Press the F5 key to start package execution in the debugger. When the breakpoint is “hit,” the Control Flow will appear as shown in Figure 37:
Because of the configuration of the breakpoint – break on the PostExecute event – the “DFT Stage Temperature and Humidity” data flow task will have already executed. The data flow tab will appear as shown in Figure 38:
Note that 1,983 rows were read by the flat file source adapter, but only 1,877 rows were loaded. Why is that? The Dec08 data – 106 rows – was previously loaded into the table. This data is from the Apr09 file. Remember, this data flow loads only new rows – data not previously loaded. 1,877 + 106 = 1,983.
To quote Foghorn Leghorn, “…figures don’t lie.”

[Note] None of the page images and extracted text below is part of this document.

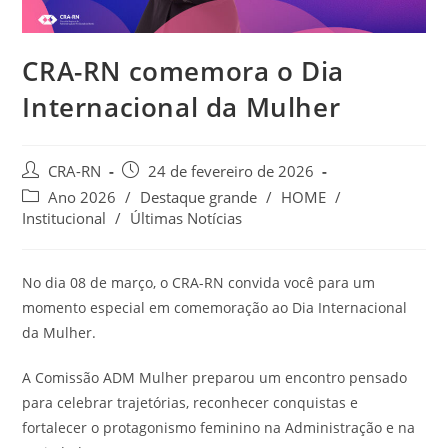
CRA-RN comemora o Dia
Internacional da Mulher
Autor
Post
CRA-RN
24 de fevereiro de 2026
do
publicado:
Categoria
Ano 2026
/
Destaque grande
/
HOME
/
post:
do
Institucional
/
Últimas Notícias
post:
No dia 08 de março, o CRA-RN convida você para um
momento especial em comemoração ao Dia Internacional
da Mulher.
A Comissão ADM Mulher preparou um encontro pensado
para celebrar trajetórias, reconhecer conquistas e
fortalecer o protagonismo feminino na Administração e na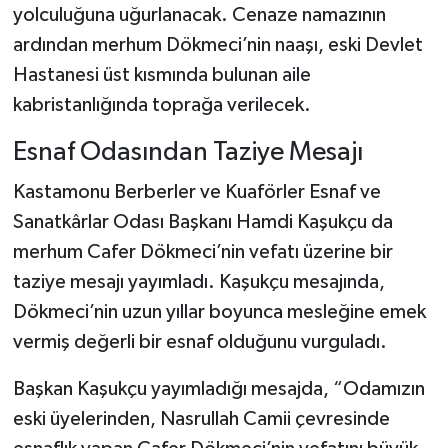
yolculuğuna uğurlanacak. Cenaze namazının
ardından merhum Dökmeci’nin naaşı, eski Devlet
Hastanesi üst kısmında bulunan aile
kabristanlığında toprağa verilecek.
Esnaf Odasından Taziye Mesajı
Kastamonu Berberler ve Kuaförler Esnaf ve
Sanatkârlar Odası Başkanı Hamdi Kaşukçu da
merhum Cafer Dökmeci’nin vefatı üzerine bir
taziye mesajı yayımladı. Kaşukçu mesajında,
Dökmeci’nin uzun yıllar boyunca mesleğine emek
vermiş değerli bir esnaf olduğunu vurguladı.
Başkan Kaşukçu yayımladığı mesajda, “Odamızın
eski üyelerinden, Nasrullah Camii çevresinde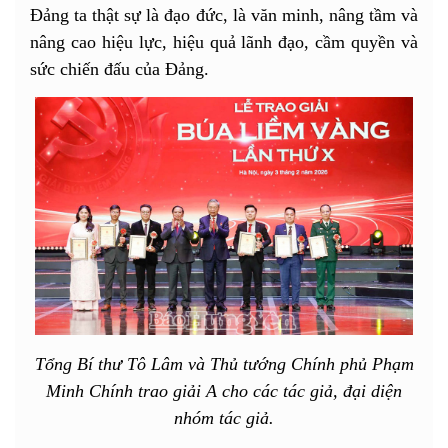
Đảng ta thật sự là đạo đức, là văn minh, nâng tầm và
nâng cao hiệu lực, hiệu quả lãnh đạo, cầm quyền và
sức chiến đấu của Đảng.
Tổng Bí thư Tô Lâm và Thủ tướng Chính phủ Phạm
Minh Chính trao giải A cho các tác giả, đại diện
nhóm tác giả.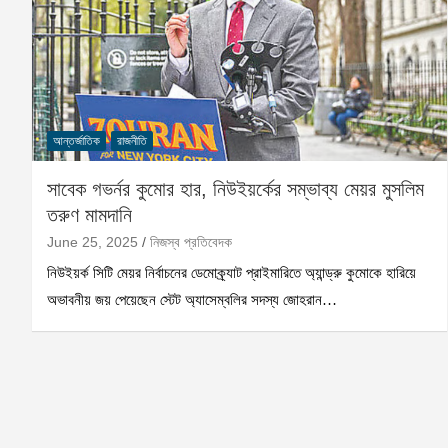
আন্তর্জাতিক
রাজনীতি
সাবেক গভর্নর কুমোর হার, নিউইয়র্কের সম্ভাব্য মেয়র মুসলিম
তরুণ মামদানি
June 25, 2025
নিজস্ব প্রতিবেদক
নিউইয়র্ক সিটি মেয়র নির্বাচনের ডেমোক্র্যাট প্রাইমারিতে অ্যান্ড্রু কুমোকে হারিয়ে
অভাবনীয় জয় পেয়েছেন স্টেট অ্যাসেম্বলির সদস্য জোহরান…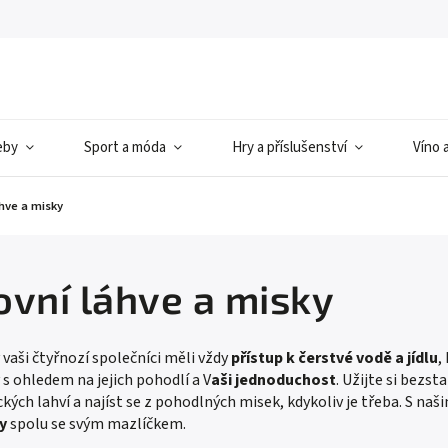
eby
Sport a móda
Hry a příslušenství
Víno 
hve a misky
ovní láhve a misky
 vaši čtyřnozí společníci měli vždy
přístup k čerstvé vodě a jídlu
,
 s ohledem na jejich pohodlí a V
aši jednoduchost
. Užijte si bezs
ckých lahví a najíst se z pohodlných misek, kdykoliv je třeba. S na
y
spolu se svým mazlíčkem.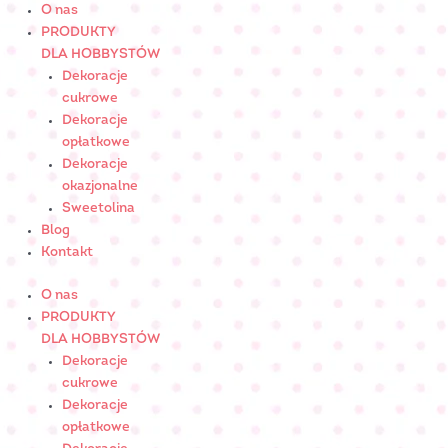
Skip
ilość
O nas
to
SZAROTKA
PRODUKTY
content
cukrowa
DLA HOBBYSTÓW
-
Dekoracje
Pomarańczowa
cukrowe
Nr
Dekoracje
Art.:
opłatkowe
C-
Dekoracje
2018
okazjonalne
Sweetolina
Blog
Kontakt
O nas
PRODUKTY
DLA HOBBYSTÓW
Dekoracje
cukrowe
Dekoracje
opłatkowe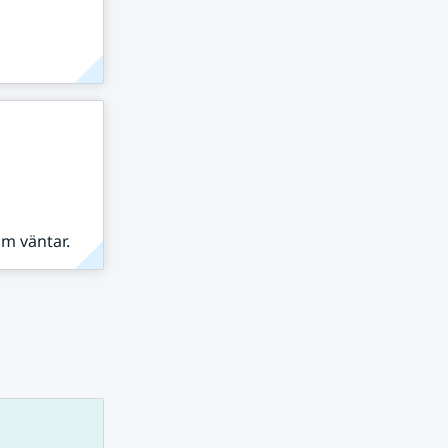
om väntar.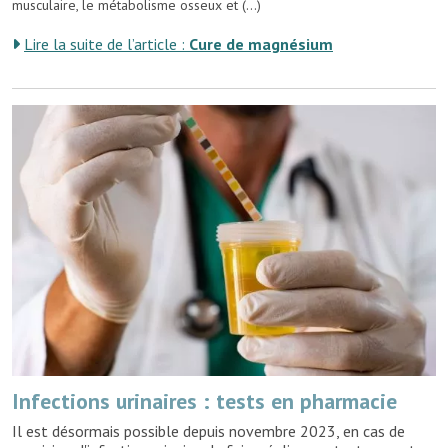
musculaire, le métabolisme osseux et (...)
Lire la suite de l’article :
Cure de magnésium
Infections urinaires : tests en pharmacie
Il est désormais possible depuis novembre 2023, en cas de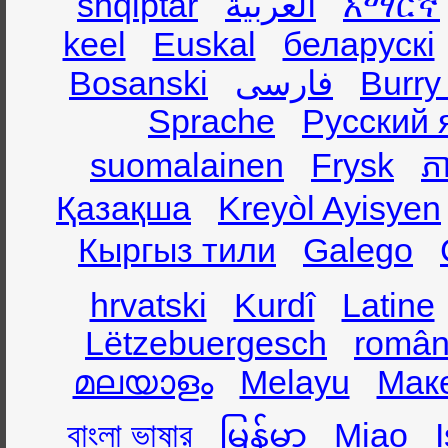
shqiptar
العربية
አማርኛ
keel
Euskal
беларускі
Bosanski
فارسی
Burry
Sprache
Русский 
suomalainen
Frysk
ភា
Қазақша
Kreyòl Ayisyen
Кыргыз тили
Galego
hrvatski
Kurdî
Latine
Lëtzebuergesch
român
മലയാളം
Melayu
Мак
বাংলা ভাষার
မြန်မာ
Miao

One cool feature of the debugger is Watch Windows. I like using the Locals window to check the state of variable values during execution. To reach e Locals wind, click Debug -> Windows -> Locals as shown in Figure 39:
Once the Locals window displays, expand the Variables node. Scroll until you find the User::SourceFilePath variable. Note the value is the sensro1-all.csv file located in the Apr09 folder, as shown in Figure 40:
Press the F5 key to continue execution. When the breakpoint is reached again, the Dec08 file has been processed. Note that no rows are loaded to the destination table, as shown in Figure 41:
The Locals window verifies the value of the User::SourceFilePath variable contains the Dec08 folder, which means the “FFCM Temperature and Humidity” flat file connection manager is being dynamically connected – via the ConnectionString Dynamic Property Expression – to the Dec08 data file, shown in Figure 42:
Press the F5 key again, and we advance to the Feb09 data. The data flow is shown in Figure 43:
Press F5 one last time to complete execution. Your Control Flow should appear as shown in Figure 44:
Our test was successful!
In this article, we leveraged SSIS parameters, variables, and the Foreach Loop Container to load data from a number of sources. The Foreach Loop allowed us to load from three sources, but we could have easily loaded from 30 sources or from an unknown number of sources.